Just when you’ve finally remembered how good sleeping through the night feels — bam! — toddler sleep regression hits.
It can feel like you’re back to square one waking up at all hours of the night but now you have a child who can talk back and jump around if they’re left alone when they don’t want to be. They may even be able to crawl out of the crib or toddler bed so they can run out of the room, unlike your infant, who now in retrospect, seems like an angel.
What is happening to your darling little one and — even more importantly — how can you get it to stop? We have data and advice on the dreaded 18-month-old sleep regression below.
“It’s more of a sleep maturation or evolution than a regression,” says pediatrician Dr. Phil Boucher of Lincoln, Nebraska, who calls sleep regressions an “entirely normal and an expected part of development.”
Babies and toddlers go through sleep regressions — periods when their usual sleep schedule is interrupted — at expected times when they take developmental leaps forward. They find new independence, gain new skills, and other disruptions and changes in their lives that have such a big effect that it keeps them up at night. Before toddlerhood, babies’ expected sleep regression periods happen at 4 months, 6 months, and 8 months old.
Around 18 months is one of the typical growth spurts where a growth hormone releases more than usual and this can disrupt the toddler’s naps and nighttime sleep. Toddlers may also be experiencing separation anxiety and teething at this age, which can also make it harder to sleep.
No matter the cause, it’s a natural stage of child development. It may seem far from a good thing, but it’s a positive sign your child is growing up on a typical schedule.
It usually lasts two to six weeks before things go back to normal. How long it lasts can be shorter or longer depending on how you handle it.
The 12-month, 18-month, or 2-year sleep regressions can last even longer if you instill bad sleep habits during these times, so stay consistent throughout these difficult two to six weeks to make sure it lasts as short a time as possible. You also want to ensure you don’t start bad habits that last for months or years to come. While you can’t stop the regression from happening entirely, there are strategies you can use that can help.
“Good sleep hygiene helps sleep regression and other sleep disturbances,” says Dr. Elisa Basora-Rovira, a pediatric sleep medicine physician.

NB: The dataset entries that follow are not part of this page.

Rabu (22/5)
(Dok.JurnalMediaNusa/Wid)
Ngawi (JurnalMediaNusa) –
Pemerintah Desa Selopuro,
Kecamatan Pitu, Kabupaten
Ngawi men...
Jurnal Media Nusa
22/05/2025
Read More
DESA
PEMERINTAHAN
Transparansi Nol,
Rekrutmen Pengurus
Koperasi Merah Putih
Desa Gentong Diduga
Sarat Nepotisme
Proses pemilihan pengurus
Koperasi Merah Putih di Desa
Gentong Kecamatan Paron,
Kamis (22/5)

This means having a consistent bedtime routine, a quiet, cool, and dark bedroom, and no screen time before bed or in bed.

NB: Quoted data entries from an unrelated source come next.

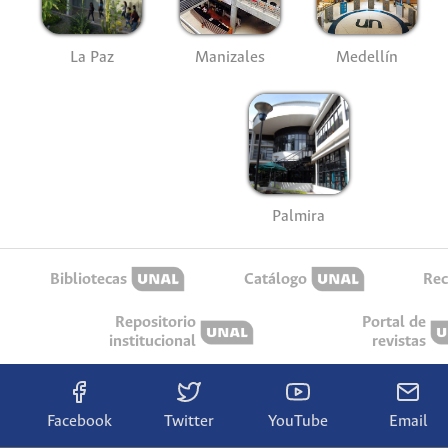
La Paz
Manizales
Medellín
Palmira
Bibliotecas
Catálogo
Rec
Repositorio
Portal de
institucional
revistas
Facebook
Twitter
YouTube
Email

The bedtime routine might be bath-PJs-story-song every night, and it should always follow the same pattern to cue that it’s now time to go to sleep. You can incorporate your toddler’s new sense of independence into the bedtime routine by letting them choose the pajamas and the story.
It’s important to model being calm throughout the process of getting ready for bed, even if your toddler is fussing. Bedtime routines don’t need to be fancy (if they didn’t involve a bath every night before, you don’t need to force that now just for the sake of it), they just need to be consistent.
Sleep regression is triggered by big life changes for your toddler, so if their sleep is already disrupted, now is not the time to introduce a new big change, such as potty training or moving from a crib to a toddler bed. Save those transitions that you have a choice about for another time. Try to keep the whole day’s routine as consistent as you can while the regression lasts.
Remember, this is a very temporary time and one of the last times you should have a sleep disturbance with your child before night wakings are over. It may be frustrating, but stay consistent and keep calm. Your child will follow your lead, and if you get upset over their sleep difficulties in front of them, it will only make things worse. Take care of yourself through this time, so you can be as calm as possible for your toddler.